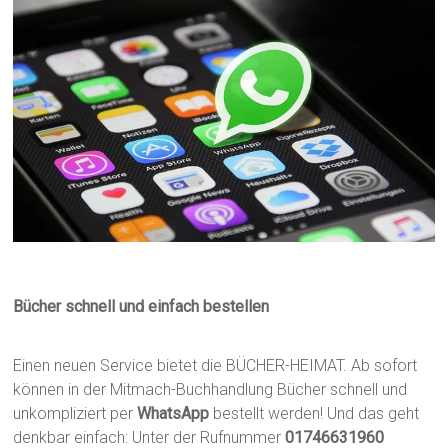
Bücher schnell und einfach bestellen
Einen neuen Service bietet die BÜCHER-HEIMAT. Ab sofort
können in der Mitmach-Buchhandlung Bücher schnell und
unkompliziert per
WhatsApp
bestellt werden! Und das geht
denkbar einfach: Unter der Rufnummer
01746631960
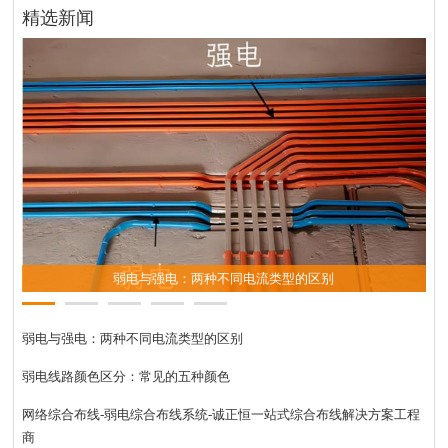
精选新闻
弱电与强电：两种不同电流类型的区别
弱电与强电：两种不同电流类型的区别
弱电线路颜色区分：常见的五种颜色
网络综合布线-弱电综合布线系统-诚正恒一站式综合布线解决方案工程
商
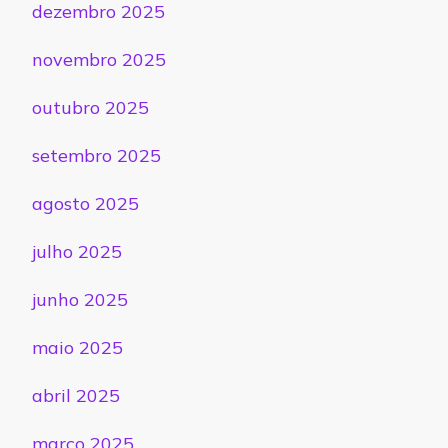
dezembro 2025
novembro 2025
outubro 2025
setembro 2025
agosto 2025
julho 2025
junho 2025
maio 2025
abril 2025
março 2025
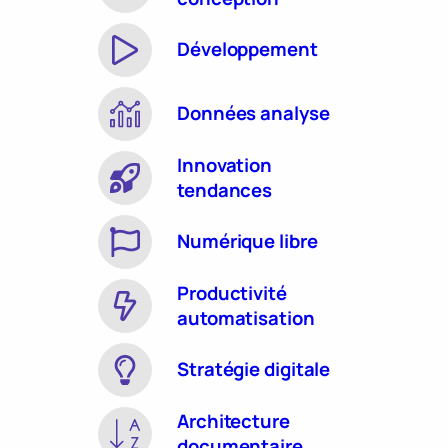
Développement
Données analyse
Innovation
tendances
Numérique libre
Productivité
automatisation
Stratégie digitale
Architecture
documentaire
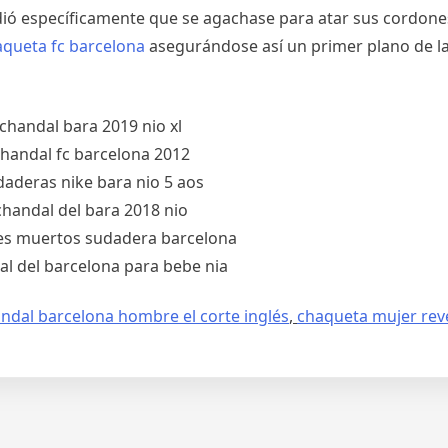
idió específicamente que se agachase para atar sus cordone
aqueta fc barcelona
asegurándose así un primer plano de l
ndal barcelona hombre el corte inglés
,
chaqueta mujer rev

____________

What the task asks: The expected response is every line of the material, written out exactly, with the images removed.

The completed task:
Bücher schnell und einfach bestellen
Einen neuen Service bietet die BÜCHER-HEIMAT. Ab sofort
können in der Mitmach-Buchhandlung Bücher schnell und
unkompliziert per
WhatsApp
bestellt werden! Und das geht
denkbar einfach: Unter der Rufnummer
01746631960
精选新闻
弱电与强电：两种不同电流类型的区别
弱电与强电：两种不同电流类型的区别
弱电线路颜色区分：常见的五种颜色
网络综合布线-弱电综合布线系统-诚正恒一站式综合布线解决方案工程
商
dezembro 2025
novembro 2025
outubro 2025
setembro 2025
agosto 2025
julho 2025
junho 2025
maio 2025
abril 2025
março 2025
Développement
Données analyse
Innovation
tendances
Numérique libre
Productivité
automatisation
Stratégie digitale
Architecture
documentaire
idió específicamente que se agachase para atar sus cordone
aqueta fc barcelona
asegurándose así un primer plano de l
ndal barcelona hombre el corte inglés
,
chaqueta mujer rev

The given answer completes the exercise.